Akhirnya saya terinspirasi oleh beberapa guru yang "out of the box" atau dianggap "nyleneh" atau "antik". Merekalah yang "mengoyak" pikiran saya, membawa saya pada dunia imajinasi dan memaksa saya keluar dari comfort zone. Namun, sayangnya guru semacam itu biasanya "disingkirkan" oleh guru-guru senior yang kolot bahkan akan dipertanyakan oleh yayasan. Mungkin, mereka menjadi guru langka atau "terkubur" dalam tumpukan kerja administrasi yang melelahkan. Saya sendiri pernah 12 tahun menjadi guru dan saya pun sadar bahwa  mengajar di depan kelas hanya 50% beban. 50% lainnya adalah di administrasi dan mengoreksi pekerjaan siswa.
Saya menulis di sini bukan sebagai guru, tapi sebagai orang tua.
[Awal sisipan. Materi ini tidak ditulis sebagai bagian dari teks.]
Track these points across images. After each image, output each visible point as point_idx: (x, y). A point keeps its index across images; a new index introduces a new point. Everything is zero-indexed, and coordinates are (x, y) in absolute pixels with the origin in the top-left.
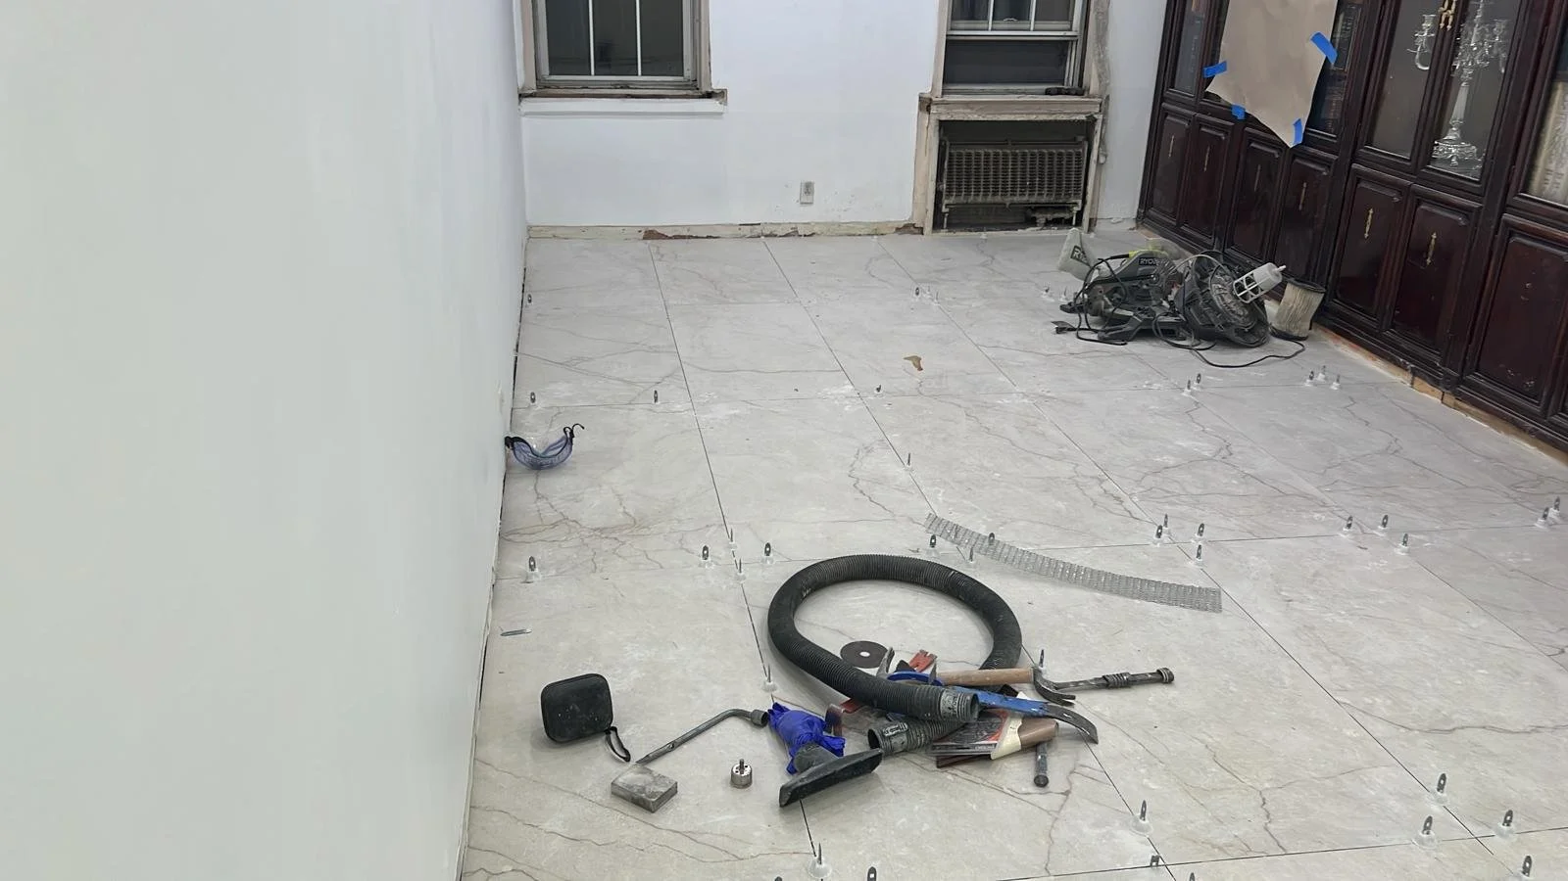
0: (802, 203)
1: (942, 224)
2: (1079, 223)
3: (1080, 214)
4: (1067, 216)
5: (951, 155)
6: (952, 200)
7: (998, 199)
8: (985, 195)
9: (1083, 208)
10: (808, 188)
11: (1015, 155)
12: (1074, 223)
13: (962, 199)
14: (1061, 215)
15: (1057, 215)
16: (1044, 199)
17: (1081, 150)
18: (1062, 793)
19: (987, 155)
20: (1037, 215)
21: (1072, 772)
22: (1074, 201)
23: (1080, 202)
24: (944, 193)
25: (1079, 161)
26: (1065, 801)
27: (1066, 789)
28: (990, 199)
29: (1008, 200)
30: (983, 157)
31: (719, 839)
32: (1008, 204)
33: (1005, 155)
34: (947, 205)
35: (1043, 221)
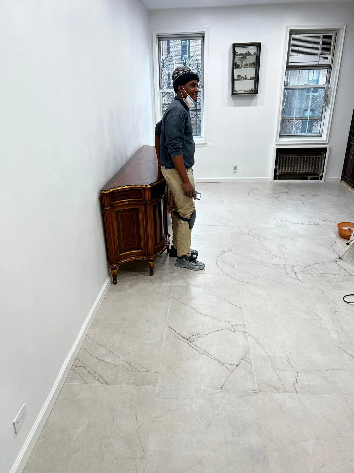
0: (234, 172)
1: (277, 179)
2: (321, 179)
3: (322, 176)
4: (318, 176)
5: (280, 158)
6: (280, 171)
7: (295, 171)
8: (291, 170)
9: (323, 174)
10: (235, 168)
11: (301, 158)
12: (320, 179)
13: (283, 171)
14: (316, 176)
15: (314, 176)
16: (310, 171)
17: (323, 157)
18: (236, 365)
19: (292, 158)
20: (308, 176)
21: (242, 359)
22: (319, 172)
23: (322, 172)
24: (278, 169)
25: (322, 160)
26: (236, 367)
27: (238, 364)
28: (292, 171)
29: (298, 172)
30: (290, 159)
31: (136, 365)
32: (298, 173)
33: (298, 158)
34: (278, 173)
35: (310, 178)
Saya sharing sedikit kisah saya. Saya diajar oleh guru di SMA saya. Saya lupa yang dia ajarkan, tapi saya ingat gayanya dan tingkah lakunya. Tugas-tugasnya yang "aneh" misalnya meminta saya menulis berhalaman-halaman, lalu meminta saya mencoret sendiri tulisan saya, lalu saya diminta menulis lagi. Sebagai remaja, waktu itu saya agak malas juga. Tapi, metode itu sungguh saya rasakan manfaatnya sekarang ini. Meskipun saya lupa belajar apa, saya ingat bagaimana saya harus belajar. Saya harus berani menuliskan pikiran saya, lalu mengoreksinya, lalu berjuang untuk memperbaikinya lagi.
Waktu SMA itu sekolah saya menggunakan kurikulum yang sama dengan SMA lain di seluruh Indonesia. Namun, saya mendapatkan guru yang berbeda. Tak heran jika dikatakan oleh Wesley Null dalam bukunya Curriculum: From Theory into Practice bahwa guru adalah bagian sentral dari kurikulum. Benar juga yang dikemukakan oleh Mendikbud Anies Baswedan, metode mengajar yang terpenting.
Kurikulum  penting, tapi tidak akan berguna tanpa guru yang kompeten. Pada akhirnya, sebagai orang tua, saya akan memilih sekolah yang memiliki guru berkualitas. Pada akhirnya pula, ketika saya harus mengeluarkan uang untuk membayar uang gedung dan SPP, akan saya lihat dulu para gurunya, lulusannya, dan bagaimana sekolah itu akan mengajar anak saya untuk berpikir, merasa, dan menjadi manusia. (Sigit Setyawan, Bapak 2 anak. Penulis buku "Guruku Panutanku" dan "Nyalakan Kelasmu").